Exercise prompt – Rewrite the data below with every "read off" changed to "note down" and nothing else altered.
---- Records for processing
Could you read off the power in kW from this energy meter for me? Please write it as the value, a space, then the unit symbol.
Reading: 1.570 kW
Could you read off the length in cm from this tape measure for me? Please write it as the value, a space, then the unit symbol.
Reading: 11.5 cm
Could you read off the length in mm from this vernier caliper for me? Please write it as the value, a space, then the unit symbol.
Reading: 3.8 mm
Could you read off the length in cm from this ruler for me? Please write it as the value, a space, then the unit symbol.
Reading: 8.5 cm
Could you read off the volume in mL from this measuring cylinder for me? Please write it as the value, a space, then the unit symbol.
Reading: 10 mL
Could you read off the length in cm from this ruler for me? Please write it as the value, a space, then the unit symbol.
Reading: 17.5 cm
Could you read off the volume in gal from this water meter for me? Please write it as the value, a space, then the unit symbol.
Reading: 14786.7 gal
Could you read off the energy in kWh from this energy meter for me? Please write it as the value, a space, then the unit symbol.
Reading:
--------
Your response –
Could you note down the power in kW from this energy meter for me? Please write it as the value, a space, then the unit symbol.
Reading: 1.570 kW
Could you note down the length in cm from this tape measure for me? Please write it as the value, a space, then the unit symbol.
Reading: 11.5 cm
Could you note down the length in mm from this vernier caliper for me? Please write it as the value, a space, then the unit symbol.
Reading: 3.8 mm
Could you note down the length in cm from this ruler for me? Please write it as the value, a space, then the unit symbol.
Reading: 8.5 cm
Could you note down the volume in mL from this measuring cylinder for me? Please write it as the value, a space, then the unit symbol.
Reading: 10 mL
Could you note down the length in cm from this ruler for me? Please write it as the value, a space, then the unit symbol.
Reading: 17.5 cm
Could you note down the volume in gal from this water meter for me? Please write it as the value, a space, then the unit symbol.
Reading: 14786.7 gal
Could you note down the energy in kWh from this energy meter for me? Please write it as the value, a space, then the unit symbol.
Reading:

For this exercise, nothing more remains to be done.